Reading text:
>>>

This project is currently expanding worldwide and the returned books are becoming part of my miniature library of the lost and found, on display at the Port Eliot literary festival this year. Books have been hidden as part of an event in a gallery in Belgrade, Serbia, as well as in Tbilisi, Georgia and soon Moscow, Montreal, Berlin, Paris and Nashville. They also feature as part of my commission for the Journey of Exchange exhibition at Oxford House, Bethnal Green, London, July 2007.

For this project I write fragments of stories or stand-alone sentences on old torn bits of A4, or old receipts, so they look like the sort of thing anyone would find in an uncleared-out pocket. I then go and put them in the pockets of new clothes in shops, so that people can create a history from a seemingly new garment. I developed this idea and began to leave notes in people's pockets as they walked along - almost like a reverse of pick-pocketing. There have as yet been no contact details left on these pieces of paper as I think in this case anonymity is key to truly interacting personally with the reader - almost as if the note could have been something they left themselves and forgot about, and with the stories left in new clothes an identity could hinder the creation of an imaginary history of this garment. I believe that the imagination works most fruitfully when triggered and encouraged rather than directed or controlled.

This is my longest running project started about five years ago when I was living in a small town in Dorset, and first became interested in new ways of illustrating my writing and interacting with the reader. I split up stories in fragments on post-it notes and flyered them around the town in both obvious and unusual places. I then went back to see what had happened to them. Sometimes they had simply washed away, but once one had been put up on a notice board and old ladies were discussing it! I love the idea that people can find part, or the whole, of a story, but it doesn't matter which; each fragment has the potential to interact personally with its finder in that moment. I use post-it notes as they are normally purely functional stationary that you would expect to find something such as a discarded boring list on. This again subverts our expectations of the things we discard or find on a daily basis - our expectations of when we are going to discover a story or read a work of fiction.

I get continually frustrated with the potential of graffiti as a way of presenting creative writing, but how it is so often about tagging, identity and permanence. My ephemeral graffiti uses materials such as glitter on snow, leaves, twigs and swirled dust and mud to write a phrase that could connect a person with that place in a specific moment. Its anonymity and ephemerality is important. It is not about marking, but interacting with a place and being part of its natural process of change.

I think a lot about how the reader collaborates with the writer in how the work eventually fulfills its potential. By finding the work in its site-specific context the reader is an integral part of its completion. I moved to Berlin then Paris and decided to see if I could get someone to follow fragments of a story as I left them whilst walking around the city, exploring its stranger less known parts. Could the physical act of this site-specific storytelling and the location of a fragment help the story be communicated in a way that partly overcomes the language barrier? By making the reader part of the process of the story, and possibly leaving them to be the conclusion of the story, I was in a way letting them create a story from the remnants of my ideas - almost like echoes of what it might have been, but that any number of new interpretations were equally as valid.

The treasure trail pieces are just a slight variation of these following works. Here clues and fragments of a story are left dotted around the city for a person to find and create their own story illustrated by the places they have discovered. At the end of the trail I leave something significant to the story I wrote. And the ghosts so silver is planning a series of secret treasure hunts for next year where we will arrange a start location and leave details at the end so that we can have a record of all the stories created from different interpretations of the same story read/ objects found. Commissions are also taken for treasure trails relating to specific events.

<<<

Continue the account of leaving story fragments in public places, starting after its final sentence.

Items from a dataset:
>>>

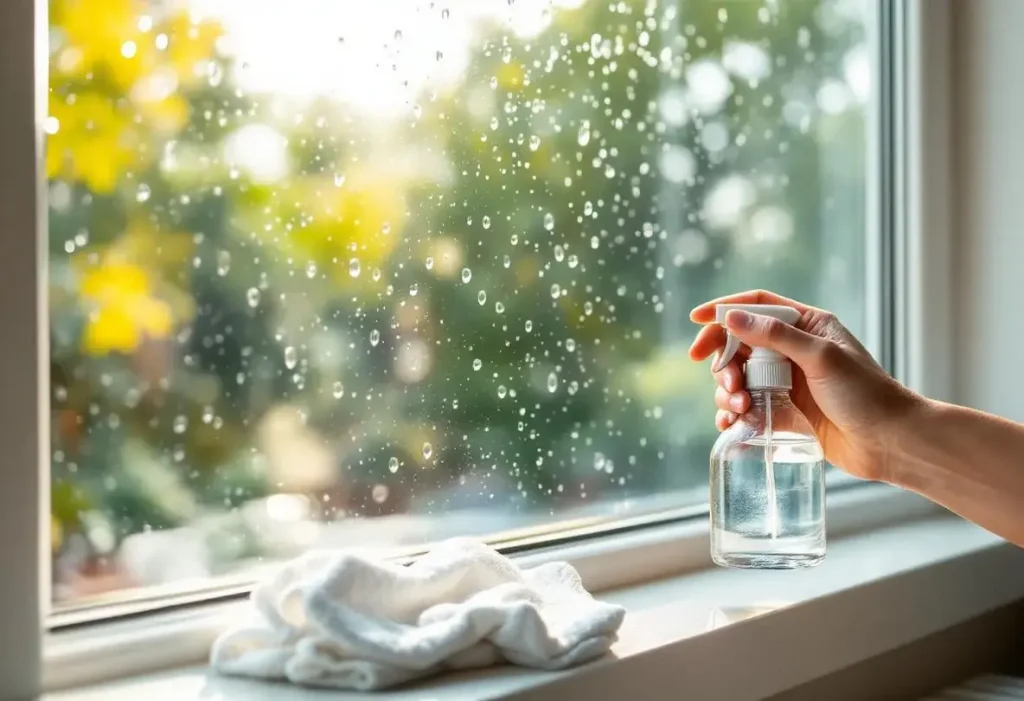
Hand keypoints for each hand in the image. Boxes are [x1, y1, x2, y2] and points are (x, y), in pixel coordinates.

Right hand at [688, 290, 920, 482]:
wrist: (891, 442)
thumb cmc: (866, 395)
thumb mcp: (821, 357)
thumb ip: (775, 336)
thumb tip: (731, 317)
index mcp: (807, 326)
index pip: (756, 306)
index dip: (724, 309)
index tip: (696, 320)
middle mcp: (794, 350)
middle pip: (739, 344)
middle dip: (724, 362)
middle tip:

<<<

Response for this exercise:
 

 

This is a collaborative project currently in development in both Belgrade, Serbia (2009) and Tbilisi, Georgia that I would like to expand in other cities worldwide. So many cities have had to rebuild themselves again and again over hundreds of years and this project works on the premises that therefore the only place that really contains the true history of a place is its soil. That secret histories and wonderful stories have simply dissolved into it over the centuries. This project aims to recover the hidden personal history of a place, with various site-specific works by me and other artists/writers/musicians creating our own history for certain chosen places in the city, being left as an installation, be it a hidden story, sculpture or sound piece. This creates an interlinking guide to the stories that would never normally get told by a monument or in a museum and that now free to exist again within the city itself, can be brought to life by there being found by normal passers by.

I am passionately interested in nature in relation to the city - how hidden places of greenery surprisingly emerge in very urban environments, often to be ignored. What could secretly be going on in these places - could they be a form of alternate reality, could someone exist almost feral within these places within places? I have developed this in my recent novel and my site-specific work in Belgrade and I am now developing it further.

I am creating secret environments within cities, which people can find, enter, then discover a whole hidden fictional world which they can become part of. I have recently been thinking about the places from childhood that one loses the ability to create as an adult, such as the childhood dens one made in woods or even under chairs and sheets in the sitting room. By recreating a woodland den within the city, that when people enter find is full of the stories and fictional creations of a person, I hope to reconnect with this childlike sense of a personal space. This could include fragments of fiction pinned around, sound recordings, a hidden diary to be read and added to by the public, as well as found items and ephemera from the life of this person.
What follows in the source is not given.